Yesterday, the party’s young and charismatic president, Jordan Bardella, made clear that his party’s programme would be far from radical: the RN would focus on “realistic” measures to curb inflation, he said, primarily by cutting energy taxes. On Sunday, meanwhile, Jean-Phillipe Tanguy, the RN favourite to head France’s finance ministry, pledged that his party will not “let the deficit run out of control”, and that it will stick to the EU’s fiscal rules. The party has also shifted away from its longstanding Gaullist and anti-American stance, rowing back on its previous promise to pull out of Nato strategic military command.

The party’s “normalisation” has left many on the French Right feeling that Le Pen has gone too far in her bid for power. “Bardella has already sold out completely. It is not the patriotic economic model that I wanted,” said Bernard Monot, once the party’s chief economic strategist. “He’s changed the party’s position on fundamental positions. He’s pro-Zelensky and pro-Nato, just like Meloni. He is entirely compatible with liberal Atlanticism.”

But accusations of selling-out ultimately miss the point. This has little to do with Bardella, but instead is a consequence of the inevitable constraints that the euro system places on governments. The reality is that even if the RN manages to win an absolute majority, they will be forced to toe the EU-Nato line on economic and foreign policy if they want the ECB to play ball and keep the French bond market afloat. After all, all it takes to engineer a fiscal crisis is for Lagarde to look the other way as bond vigilantes do the dirty work.

Indeed, only last week, the EU hinted at what this might look like after it opened an “excessive deficit procedure” against France, along with six other member states. This means that the next government will be forced to rein in the deficit — or face disciplinary action. While it is true that France’s deficit exceeds the bloc’s 3% borrowing limit, this has been the case for a very long time — and yet the Commission has often let France off the hook in the past, provided pro-EU governments were in power.

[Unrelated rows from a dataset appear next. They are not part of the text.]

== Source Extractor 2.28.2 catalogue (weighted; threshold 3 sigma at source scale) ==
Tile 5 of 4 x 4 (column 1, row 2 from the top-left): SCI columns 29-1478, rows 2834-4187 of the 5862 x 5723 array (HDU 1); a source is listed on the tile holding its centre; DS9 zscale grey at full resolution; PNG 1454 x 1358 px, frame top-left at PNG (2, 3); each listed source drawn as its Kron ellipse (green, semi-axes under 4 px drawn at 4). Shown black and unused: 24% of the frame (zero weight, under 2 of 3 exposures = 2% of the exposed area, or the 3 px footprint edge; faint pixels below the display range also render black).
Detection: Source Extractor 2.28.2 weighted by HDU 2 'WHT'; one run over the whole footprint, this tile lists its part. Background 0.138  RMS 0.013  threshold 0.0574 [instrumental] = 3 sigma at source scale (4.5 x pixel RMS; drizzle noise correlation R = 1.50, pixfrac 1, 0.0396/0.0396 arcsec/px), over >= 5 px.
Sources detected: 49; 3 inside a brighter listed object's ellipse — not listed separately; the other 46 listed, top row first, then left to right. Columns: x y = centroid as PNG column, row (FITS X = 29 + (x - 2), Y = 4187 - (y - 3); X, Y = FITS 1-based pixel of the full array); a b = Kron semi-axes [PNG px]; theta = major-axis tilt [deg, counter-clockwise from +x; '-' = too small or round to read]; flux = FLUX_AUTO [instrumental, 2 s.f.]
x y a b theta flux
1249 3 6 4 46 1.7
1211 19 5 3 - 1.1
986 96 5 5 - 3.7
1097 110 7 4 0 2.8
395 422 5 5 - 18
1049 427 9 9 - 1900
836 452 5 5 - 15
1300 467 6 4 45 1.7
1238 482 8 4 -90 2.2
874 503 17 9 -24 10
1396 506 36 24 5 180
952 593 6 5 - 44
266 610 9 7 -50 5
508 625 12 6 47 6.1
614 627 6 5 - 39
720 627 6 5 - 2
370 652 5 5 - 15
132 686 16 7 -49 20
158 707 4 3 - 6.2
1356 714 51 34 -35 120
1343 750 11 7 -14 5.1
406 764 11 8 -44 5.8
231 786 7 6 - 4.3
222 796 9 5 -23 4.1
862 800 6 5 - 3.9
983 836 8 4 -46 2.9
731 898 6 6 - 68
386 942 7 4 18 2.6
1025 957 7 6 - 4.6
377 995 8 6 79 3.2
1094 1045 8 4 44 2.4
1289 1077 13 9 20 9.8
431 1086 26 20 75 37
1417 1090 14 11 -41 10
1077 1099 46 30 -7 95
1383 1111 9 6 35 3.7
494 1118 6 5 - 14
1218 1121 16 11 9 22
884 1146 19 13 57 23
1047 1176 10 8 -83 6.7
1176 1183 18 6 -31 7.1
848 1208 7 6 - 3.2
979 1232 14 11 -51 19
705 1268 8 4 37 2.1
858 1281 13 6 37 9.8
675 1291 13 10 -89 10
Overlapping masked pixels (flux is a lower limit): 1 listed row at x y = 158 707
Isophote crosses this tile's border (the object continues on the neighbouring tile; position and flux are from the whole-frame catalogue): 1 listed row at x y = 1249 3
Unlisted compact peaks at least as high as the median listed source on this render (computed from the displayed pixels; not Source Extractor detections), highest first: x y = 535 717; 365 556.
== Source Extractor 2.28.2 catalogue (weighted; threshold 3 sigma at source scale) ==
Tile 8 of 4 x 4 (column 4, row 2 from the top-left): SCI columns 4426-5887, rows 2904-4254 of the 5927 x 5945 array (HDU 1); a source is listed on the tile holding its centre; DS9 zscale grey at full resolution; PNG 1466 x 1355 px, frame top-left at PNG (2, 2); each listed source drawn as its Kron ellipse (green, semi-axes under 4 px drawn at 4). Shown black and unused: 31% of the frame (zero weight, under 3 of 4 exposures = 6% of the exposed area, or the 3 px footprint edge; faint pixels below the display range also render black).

But now that a Le Pen majority looms on the horizon, the EU’s economic police force is suddenly sounding the alarm. As with the ECB’s refusal to intervene in the French bond market, this is a wholly political decision aimed at pre-emptively tying the hands of a future RN-led government. As Politico put it, saying the quiet part out loud: “It’s one thing to let off a pro-EU, statesmanlike leader for the type of reckless spending that endangers the economic stability of the eurozone. It’s quite another if it’s carried out brazenly by a nationalist firebrand.”

The implication is all too clear: within the eurozone, “populists” such as Le Pen and Bardella may very well come to power — but radical change will always be beyond their reach.